SOURCE DATA ->
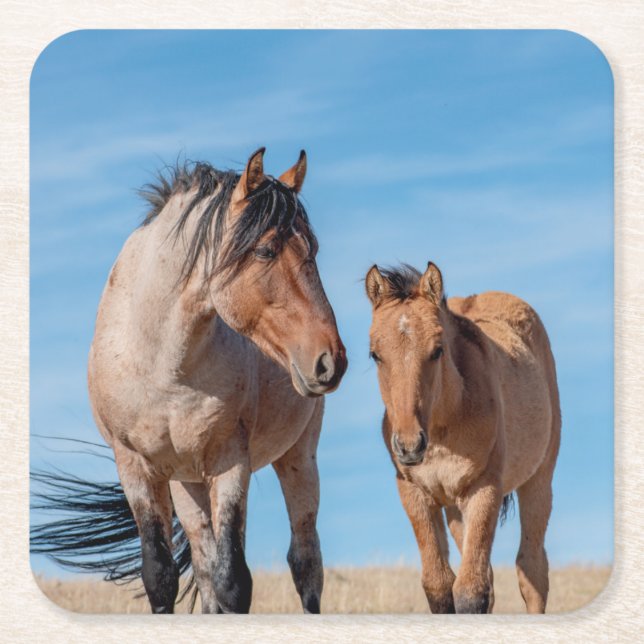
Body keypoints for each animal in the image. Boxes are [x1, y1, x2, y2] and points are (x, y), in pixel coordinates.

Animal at [34, 148, 348, 615]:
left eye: (314, 249)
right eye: (266, 250)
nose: (331, 360)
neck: (163, 365)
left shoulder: (230, 461)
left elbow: (234, 581)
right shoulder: (136, 467)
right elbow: (162, 576)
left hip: (297, 457)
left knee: (305, 563)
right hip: (187, 483)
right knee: (204, 565)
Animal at [365, 261, 560, 614]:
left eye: (437, 351)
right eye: (375, 354)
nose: (409, 446)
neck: (444, 428)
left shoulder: (484, 489)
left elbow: (471, 591)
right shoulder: (415, 492)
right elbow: (440, 586)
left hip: (538, 480)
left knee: (532, 571)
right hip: (455, 508)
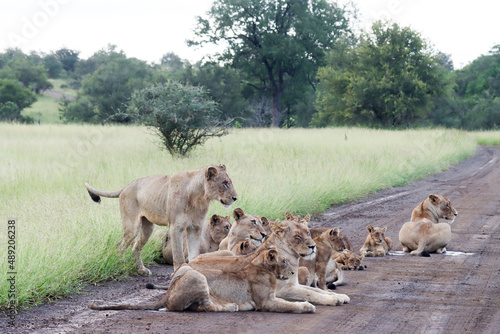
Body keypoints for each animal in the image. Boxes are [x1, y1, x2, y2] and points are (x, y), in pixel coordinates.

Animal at [85, 164, 237, 274]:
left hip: (147, 228)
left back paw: (141, 270)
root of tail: (127, 186)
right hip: (132, 226)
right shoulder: (175, 227)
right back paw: (122, 267)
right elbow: (178, 255)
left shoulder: (196, 227)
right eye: (225, 183)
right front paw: (179, 273)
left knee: (135, 247)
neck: (199, 197)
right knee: (120, 246)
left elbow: (194, 254)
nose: (235, 198)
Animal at [91, 249, 314, 314]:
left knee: (199, 306)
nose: (293, 271)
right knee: (206, 307)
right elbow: (290, 305)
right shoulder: (265, 302)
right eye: (284, 261)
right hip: (197, 276)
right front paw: (307, 306)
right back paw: (231, 306)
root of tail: (166, 294)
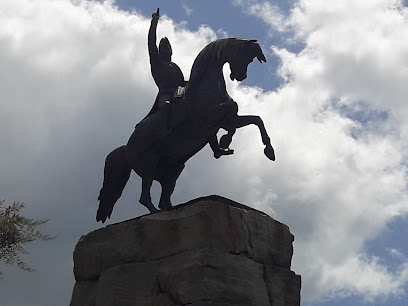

ACTIVITY -> Restate, line by line and word for word, everything from the top of the material through the line that contains "left knee: (199, 306)". Leave pictures out.

PROBLEM SOLUTION ->
Body keypoints for each animal in the image. Boxes are [x1, y1, x2, y2] and points are (x, y), in pixel coordinates.

Animal at [34, 148, 348, 615]:
left eye: (314, 249)
right eye: (266, 250)
nose: (331, 360)
neck: (163, 365)
left shoulder: (230, 461)
left elbow: (234, 581)
right shoulder: (136, 467)
right elbow: (162, 576)
left hip: (297, 457)
left knee: (305, 563)
right hip: (187, 483)
right knee: (204, 565)
Animal at [365, 261, 560, 614]:
left eye: (437, 351)
right eye: (375, 354)
nose: (409, 446)
neck: (444, 428)
left shoulder: (484, 489)
left elbow: (471, 591)
right shoulder: (415, 492)
right elbow: (440, 586)
left hip: (538, 480)
left knee: (532, 571)
right hip: (455, 508)
Body keypoints for each animal in the image. Boxes are [x1, y1, x2, y2] and points are (x, y), in pixel coordinates.

Animal at [85, 164, 237, 274]:
left hip: (147, 228)
left back paw: (141, 270)
root of tail: (127, 186)
right hip: (132, 226)
right shoulder: (175, 227)
right back paw: (122, 267)
right elbow: (178, 255)
left shoulder: (196, 227)
right eye: (225, 183)
right front paw: (179, 273)
left knee: (135, 247)
neck: (199, 197)
right knee: (120, 246)
left elbow: (194, 254)
nose: (235, 198)
Animal at [91, 249, 314, 314]:
left knee: (199, 306)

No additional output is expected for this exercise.